El excedente de las exportaciones con respecto a las importaciones explica por qué el tipo de cambio favorece a Inglaterra. Por otra parte, compensar con oro este exceso de exportaciones da pie a que una gran cantidad de capital británico quede inactivo y vaya a engrosar las reservas de los bancos. Los bancos y los particulares buscan medios para invertir este capital inactivo. De ahí la actual abundancia de capital prestable y que el tipo de interés sea bajo. El papel de primera clase está al 1,75 y al 2 por ciento. Ahora bien, en cualquier historia del comercio, como History of Prices, de Tooke, vemos que, cuando se compara la situación actual con otras anteriores, los síntomas coinciden: inusitada acumulación de oro en los sótanos del Banco de Inglaterra, más exportaciones que importaciones, tipo de cambio favorable, abundancia de capital prestable y tipos de interés bajos; todo lo cual suele dar paso, dentro del ciclo comercial, a esa fase en que la prosperidad propicia la agitación y con toda seguridad se producen, por un lado, un aumento excesivo de las importaciones y, por otro, una especulación salvaje en todo tipo de burbujas atractivas. Pero dentro del ciclo económico la agitación solo es preludio de otro estado: la convulsión. La agitación es la cúspide de la prosperidad; no produce la crisis, pero provoca su estallido.

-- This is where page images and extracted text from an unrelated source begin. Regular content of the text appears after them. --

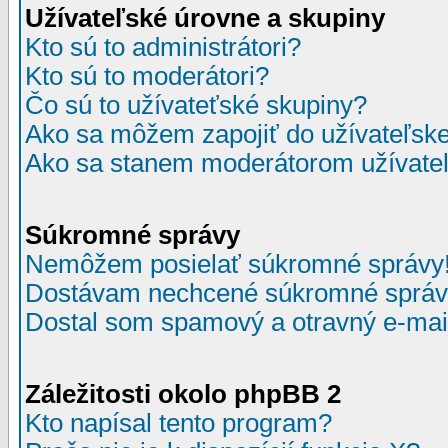
Užívateľské úrovne a skupiny
Kto sú to administrátori?
Kto sú to moderátori?
Čo sú to užívateťské skupiny?
Ako sa môžem zapojiť do užívateľske
Ako sa stanem moderátorom užívateľ
Súkromné správy
Nemôžem posielať súkromné správy
Dostávam nechcené súkromné správ
Dostal som spamový a otravný e-mail
Záležitosti okolo phpBB 2
Kto napísal tento program?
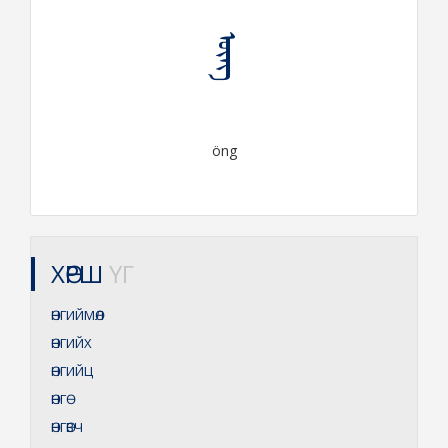
ᠥᠩ
öng
ХӨРШ
ҮГ
ӨНГИЙМӨЛ
ӨНГИЙХ
ӨНГИЙЦ
ӨНГӨ
ӨНГӨВЧ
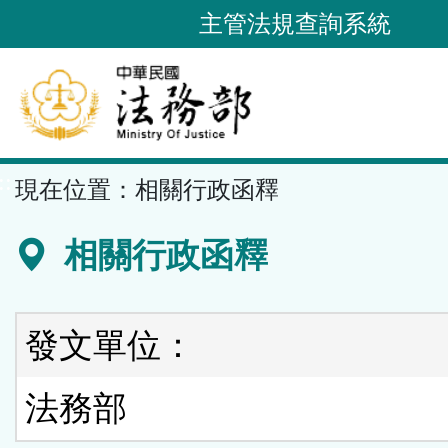
跳
主管法規查詢系統
到
主
要
內
容
::
現在位置：
相關行政函釋
區
塊
相關行政函釋
發文單位：
法務部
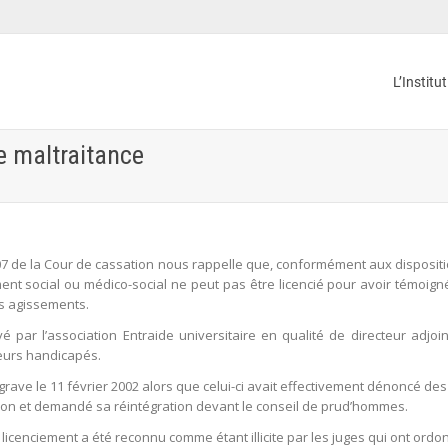
L’Institu
e maltraitance
 de la Cour de cassation nous rappelle que, conformément aux dispositions 
ment social ou médico-social ne peut pas être licencié pour avoir témoig
ls agissements.
yé par l’association Entraide universitaire en qualité de directeur adjoin
leurs handicapés.
 grave le 11 février 2002 alors que celui-ci avait effectivement dénoncé d
sion et demandé sa réintégration devant le conseil de prud’hommes.
licenciement a été reconnu comme étant illicite par les juges qui ont ordon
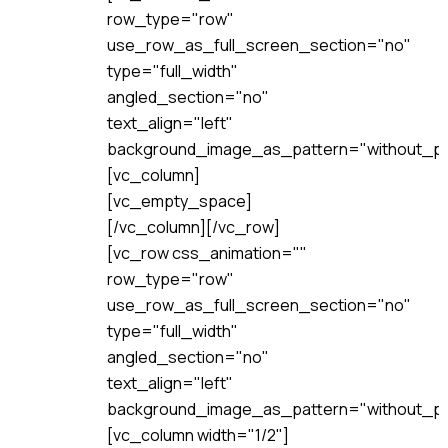
row_type="row"
use_row_as_full_screen_section="no"
type="full_width"
angled_section="no"
text_align="left"
background_image_as_pattern="without_pa
[vc_column]
[vc_empty_space]
[/vc_column][/vc_row]
[vc_row css_animation=""
row_type="row"
use_row_as_full_screen_section="no"
type="full_width"
angled_section="no"
text_align="left"
background_image_as_pattern="without_pa
[vc_column width="1/2"]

Sé muy bien que a los oráculos de la economía oficial este punto de vista les parecerá excesivamente heterodoxo, pero ¿cuándo, desde que Frederick J. Robinson, ministro de Hacienda y «robinsón de la prosperidad», inaugurase el Parlamento en el año 1825, justo antes de la aparición de la crisis, con la promesa de una inmensa e inexpugnable prosperidad, han previsto o predicho alguna vez una crisis estos optimistas burgueses? No ha existido jamás un período de prosperidad ininterrumpido, pero aprovecharon la ocasión para demostrar que esta vez la moneda no tenía cruz, que esta vez habíamos sometido al inexorable destino. Y el día que estalló la crisis se lavaron las manos y fustigaron al comercio y a la industria por su falta de previsión y cautela con discursos morales repletos de lugares comunes.
Esta provisional prosperidad comercial e industrial ha creado un peculiar estado político, que será el tema de mi próximo artículo.